The Brookings Institute debunked this gun myth over a decade ago, concluding that the U.S. possesses “about 300 major state and federal laws, and an unknown, but shrinking, number of local laws,” relating directly to the control of the manufacture, design, sale, purchase and possession of guns.

It also concluded that even if interrelated subparts of laws were treated as separate laws, the actual number of gun laws in the U.S. would still remain substantially lower than the 20,000-law myth purports.

Although there are actually fewer gun laws than people believe there are, we still confront the problem of having no means of efficiently enforcing the laws we do have. The solution does not require new legislation, but rather making sure the current regulatory apparatus can effectively enforce the laws already in place.

Gun lobbyists and legislatures have targeted the ATF for years, and the end result has been nothing short of destructive.

The ATF operates with roughly a $1.4 billion budget and possesses only 2,500 agents, fewer than it possessed four decades ago, according to The Washington Post.

The agency also lacks a full-time acting director, as the Senate has blocked both former-President Bush’s and President Obama’s nominations to the position. The current interim acting director, B. Todd Jones, a U.S. attorney from Minnesota, is only working part-time at the agency.

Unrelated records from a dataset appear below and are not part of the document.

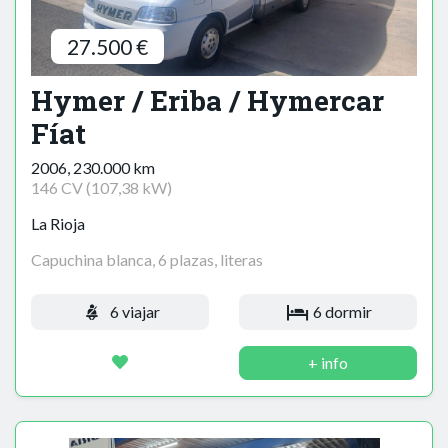
27.500 €
Hymer / Eriba / Hymercar
Fíat
2006, 230.000 km
146 CV (107,38 kW)
La Rioja
Capuchina blanca, 6 plazas, literas
6 viajar
6 dormir
+ info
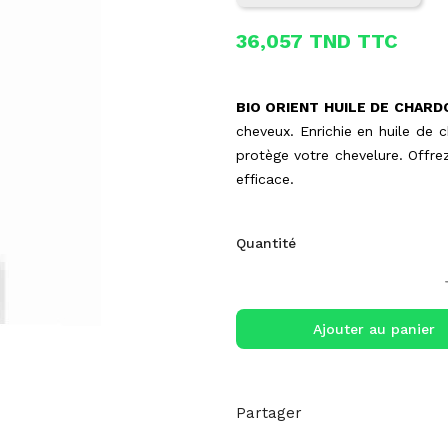
36,057 TND TTC
BIO ORIENT HUILE DE CHARD
cheveux. Enrichie en huile de 
protège votre chevelure. Offre
efficace.
Quantité
Ajouter au panier
Partager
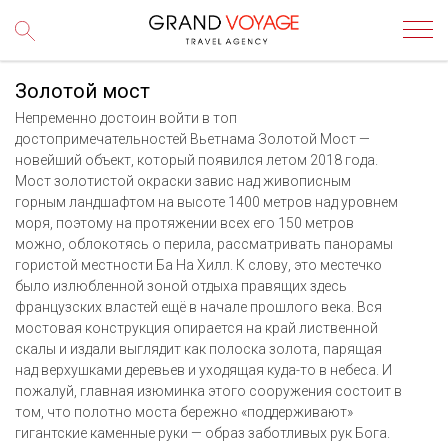
Золотой мост
Непременно достоин войти в топ
достопримечательностей Вьетнама Золотой Мост —
новейший объект, который появился летом 2018 года.
Мост золотистой окраски завис над живописным
горным ландшафтом на высоте 1400 метров над уровнем
моря, поэтому на протяжении всех его 150 метров
можно, облокотясь о перила, рассматривать панорамы
гористой местности Ба На Хилл. К слову, это местечко
было излюбленной зоной отдыха правящих здесь
французских властей ещё в начале прошлого века. Вся
мостовая конструкция опирается на край лиственной
скалы и издали выглядит как полоска золота, парящая
над верхушками деревьев и уходящая куда-то в небеса. И
пожалуй, главная изюминка этого сооружения состоит в
том, что полотно моста бережно «поддерживают»
гигантские каменные руки — образ заботливых рук Бога.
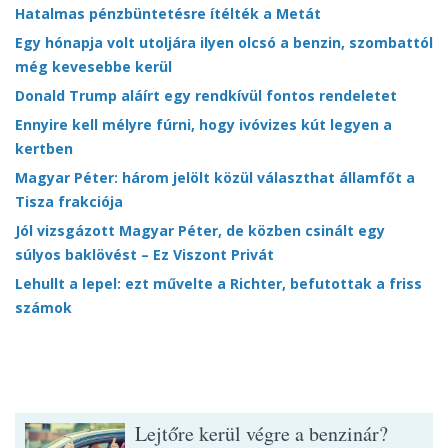
Hatalmas pénzbüntetésre ítélték a Metát
Egy hónapja volt utoljára ilyen olcsó a benzin, szombattól
még kevesebbe kerül
Donald Trump aláírt egy rendkívül fontos rendeletet
Ennyire kell mélyre fúrni, hogy ivóvizes kút legyen a
kertben
Magyar Péter: három jelölt közül választhat államfőt a
Tisza frakciója
Jól vizsgázott Magyar Péter, de közben csinált egy
súlyos baklövést – Ez Viszont Privát
Lehullt a lepel: ezt művelte a Richter, befutottak a friss
számok
Lejtőre kerül végre a benzinár?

Of its agents, the bureau has only about 600 inspectors to police over 115,000 firearm dealers. In 2009, it was reported that the ATF managed to only inspect roughly 11,000 of those gun dealers.

Current legislation has constricted the agency, favoring reckless gun practices and lobbyist groups. The NRA has long lobbied against a computerized database of gun sales as well as any kind of national registry, according to The Washington Post.

Due to this, the ATF must go through a laborious system to trace guns, by hand, back to the original store that sold them. The Tiahrt Amendment, which was reviewed by the NRA, also hid the public record government database for tracing guns from the ATF.

More problems arise because dealers are not required by law to keep records of their inventory. Since 2005, well over 113,642 guns have gone missing from gun dealers around the country.

In 1995, Professor Glenn Pierce of Northeastern University analyzed ATF tracing data and discovered roughly 57 percent of all guns used in crimes could be traced back to only one percent of dealers. But this is no longer possible because of the destructive legislation hampering the ATF.

Fixing our gun problems in the U.S. does not necessarily involve creating new legislation. It involves funding and empowering the government agencies such as the ATF so that our current regulatory laws can be efficiently enforced.

We must eliminate useless and utterly absurd anti-regulatory legislation, as well as reform current laws to eliminate loopholes and further flaws.

We need universal background checks in every state for both private and retail transactions, and we need databases to aid in the tracing of firearms and shutting down of the dealers that refuse to abide by the law.

But we will not get anywhere until we transform rational discourse and embrace the fact that the current state of affairs will not allow us to enforce what is already in place.